For starters, in the lawsuits against Nikola and Triterras, the defendants included former directors or offices of the pre-transaction SPAC company. The alleged misrepresentations involved pre-transaction statements by the SPAC company as well. However, this lawsuit against QuantumScape is different in that it does not name as defendants any former executives of the SPAC company. The sole individual defendant, the CEO of the go-forward company, had prior to the merger been an executive of the acquired company, not of the SPAC.

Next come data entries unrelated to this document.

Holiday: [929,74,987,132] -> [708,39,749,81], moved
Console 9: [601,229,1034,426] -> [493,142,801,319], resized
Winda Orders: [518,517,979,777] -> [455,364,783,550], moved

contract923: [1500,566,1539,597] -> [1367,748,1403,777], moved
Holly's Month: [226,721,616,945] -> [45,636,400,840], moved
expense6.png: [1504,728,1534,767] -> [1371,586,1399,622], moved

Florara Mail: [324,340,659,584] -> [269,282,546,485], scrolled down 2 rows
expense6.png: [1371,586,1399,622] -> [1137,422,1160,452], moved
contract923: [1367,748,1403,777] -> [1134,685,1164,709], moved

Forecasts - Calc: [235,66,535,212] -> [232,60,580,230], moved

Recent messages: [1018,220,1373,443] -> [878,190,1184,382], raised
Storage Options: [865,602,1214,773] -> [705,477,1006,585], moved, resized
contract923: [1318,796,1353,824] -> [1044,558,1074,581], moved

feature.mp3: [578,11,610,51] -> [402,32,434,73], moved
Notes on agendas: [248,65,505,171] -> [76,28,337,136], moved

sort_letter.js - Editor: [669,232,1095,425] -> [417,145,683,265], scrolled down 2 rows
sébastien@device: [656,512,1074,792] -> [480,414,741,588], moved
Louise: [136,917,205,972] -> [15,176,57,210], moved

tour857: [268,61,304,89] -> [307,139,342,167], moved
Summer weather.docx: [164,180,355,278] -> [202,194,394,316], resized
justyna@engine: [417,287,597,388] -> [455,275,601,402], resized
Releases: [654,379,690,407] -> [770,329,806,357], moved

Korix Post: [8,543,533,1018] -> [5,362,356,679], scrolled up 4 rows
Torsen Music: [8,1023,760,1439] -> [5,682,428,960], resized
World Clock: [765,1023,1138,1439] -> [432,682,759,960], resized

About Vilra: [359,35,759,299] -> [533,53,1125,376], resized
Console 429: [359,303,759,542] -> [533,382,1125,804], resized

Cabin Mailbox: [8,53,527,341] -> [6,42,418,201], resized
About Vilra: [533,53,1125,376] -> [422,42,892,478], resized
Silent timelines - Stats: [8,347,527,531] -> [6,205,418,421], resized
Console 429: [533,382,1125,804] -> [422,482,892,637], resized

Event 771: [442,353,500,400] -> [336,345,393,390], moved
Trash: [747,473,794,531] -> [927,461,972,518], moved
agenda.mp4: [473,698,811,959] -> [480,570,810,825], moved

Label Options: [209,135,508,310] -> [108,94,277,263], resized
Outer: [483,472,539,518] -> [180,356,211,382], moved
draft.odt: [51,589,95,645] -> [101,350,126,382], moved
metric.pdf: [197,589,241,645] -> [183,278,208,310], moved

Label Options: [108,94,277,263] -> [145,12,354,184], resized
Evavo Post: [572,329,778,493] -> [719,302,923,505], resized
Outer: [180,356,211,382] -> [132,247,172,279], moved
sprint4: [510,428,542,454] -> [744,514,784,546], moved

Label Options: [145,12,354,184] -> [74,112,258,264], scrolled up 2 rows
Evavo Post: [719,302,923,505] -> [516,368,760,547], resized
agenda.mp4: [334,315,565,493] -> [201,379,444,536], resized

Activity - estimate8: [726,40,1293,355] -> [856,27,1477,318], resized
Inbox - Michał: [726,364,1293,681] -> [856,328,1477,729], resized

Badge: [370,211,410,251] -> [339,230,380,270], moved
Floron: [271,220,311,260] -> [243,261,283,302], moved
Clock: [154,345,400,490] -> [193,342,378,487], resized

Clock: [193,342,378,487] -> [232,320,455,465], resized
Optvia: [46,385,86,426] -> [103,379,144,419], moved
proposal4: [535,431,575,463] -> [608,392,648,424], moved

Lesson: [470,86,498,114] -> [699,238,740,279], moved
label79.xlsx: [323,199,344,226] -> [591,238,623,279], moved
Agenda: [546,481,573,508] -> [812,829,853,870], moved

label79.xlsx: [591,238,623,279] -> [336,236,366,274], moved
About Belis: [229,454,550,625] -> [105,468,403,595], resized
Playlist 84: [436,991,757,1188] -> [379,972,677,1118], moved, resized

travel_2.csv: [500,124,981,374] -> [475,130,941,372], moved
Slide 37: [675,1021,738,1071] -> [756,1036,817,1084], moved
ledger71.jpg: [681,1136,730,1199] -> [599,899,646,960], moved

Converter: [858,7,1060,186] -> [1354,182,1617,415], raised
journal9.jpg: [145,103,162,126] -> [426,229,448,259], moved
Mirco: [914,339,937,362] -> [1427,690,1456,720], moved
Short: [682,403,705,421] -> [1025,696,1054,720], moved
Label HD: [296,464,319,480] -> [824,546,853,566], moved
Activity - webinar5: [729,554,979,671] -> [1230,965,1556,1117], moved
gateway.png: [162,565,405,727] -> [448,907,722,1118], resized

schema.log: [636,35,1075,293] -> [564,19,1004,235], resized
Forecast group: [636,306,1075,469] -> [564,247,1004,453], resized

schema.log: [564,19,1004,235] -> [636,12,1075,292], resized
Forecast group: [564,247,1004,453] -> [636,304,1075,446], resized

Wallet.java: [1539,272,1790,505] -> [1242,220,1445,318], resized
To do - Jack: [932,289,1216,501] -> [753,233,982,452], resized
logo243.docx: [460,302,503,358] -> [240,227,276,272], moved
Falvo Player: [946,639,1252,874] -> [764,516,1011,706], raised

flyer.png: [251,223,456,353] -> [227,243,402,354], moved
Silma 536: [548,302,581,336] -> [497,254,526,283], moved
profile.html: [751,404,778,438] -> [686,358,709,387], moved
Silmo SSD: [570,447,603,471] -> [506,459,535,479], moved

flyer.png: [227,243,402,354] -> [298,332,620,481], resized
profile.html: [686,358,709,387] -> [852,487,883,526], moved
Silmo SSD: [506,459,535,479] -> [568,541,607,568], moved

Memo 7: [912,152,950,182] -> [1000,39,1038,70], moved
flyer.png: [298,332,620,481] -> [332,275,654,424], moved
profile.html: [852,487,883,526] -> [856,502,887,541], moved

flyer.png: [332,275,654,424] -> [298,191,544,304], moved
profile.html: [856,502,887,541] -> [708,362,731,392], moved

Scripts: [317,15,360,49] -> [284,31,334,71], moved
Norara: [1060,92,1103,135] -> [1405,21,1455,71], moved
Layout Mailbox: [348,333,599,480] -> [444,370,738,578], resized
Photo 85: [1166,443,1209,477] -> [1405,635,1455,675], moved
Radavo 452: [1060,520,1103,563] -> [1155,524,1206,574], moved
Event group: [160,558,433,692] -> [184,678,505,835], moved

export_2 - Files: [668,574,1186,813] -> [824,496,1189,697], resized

Perhaps even more importantly, the allegations in this lawsuit do not involve pre-transaction statements or actions of or by the SPAC. Indeed, the complaint in this lawsuit does not contain any specific allegations in connection with the merger transaction itself. All of the alleged misrepresentations in which the plaintiff seeks to rely in his complaint allegedly took place after the merger transaction was completed. The alleged liability here, if indeed there is any at all, relates exclusively to activities of the post-transaction go-forward operating company.


However, while this lawsuit does not include the factors that that I though made the Nikola and Triterras lawsuits interesting, this lawsuit is still noteworthy in its own way.


The fact is that through a merger with a publicly traded SPAC, a previously private company becomes a publicly traded company, subject to all of the scrutiny, burdens, and responsibility that comes with a public listing. The alleged misstatements on which the plaintiff seeks to rely took place only days after the merger transaction was completed and QuantumScape became a public company. The statements were subjected to a level of scrutiny that doubtlessly was entirely new for the company and its management.


Throughout 2020, there was a wave of SPAC IPOs. Every one of these SPACs will be looking for private company candidates with which to merge, following which the previously private companies will become public companies. In most of these merger transactions, the go-forward operating companies will be successful. However, given the volume of SPAC IPO activity last year, and continuing into this year, there are going to be literally hundreds of private companies that will become public companies in the months ahead. One may well question whether there is a sufficient supply of attractive private company candidates that can prosper as public companies, and as time goes by the supply can only dwindle. Every single private company that merges with a publicly traded SPAC will face a test to see whether it can withstand the scrutiny and other burdens that go with a public listing.


As this lawsuit shows, the scrutiny that goes with a public listing can include the possibility of a securities class action lawsuit. This lawsuit shows that, in addition to all of the risks and uncertainties involved with the de-SPAC transaction that could give rise to D&O claims, the operations of the go-forward company itself also potentially can be the source of D&O claims exposure. Given how many private companies will be going public as a result of mergers with publicly traded SPACs, we could well be seeing more claims like this one, involving post-transaction operating companies, in the months ahead.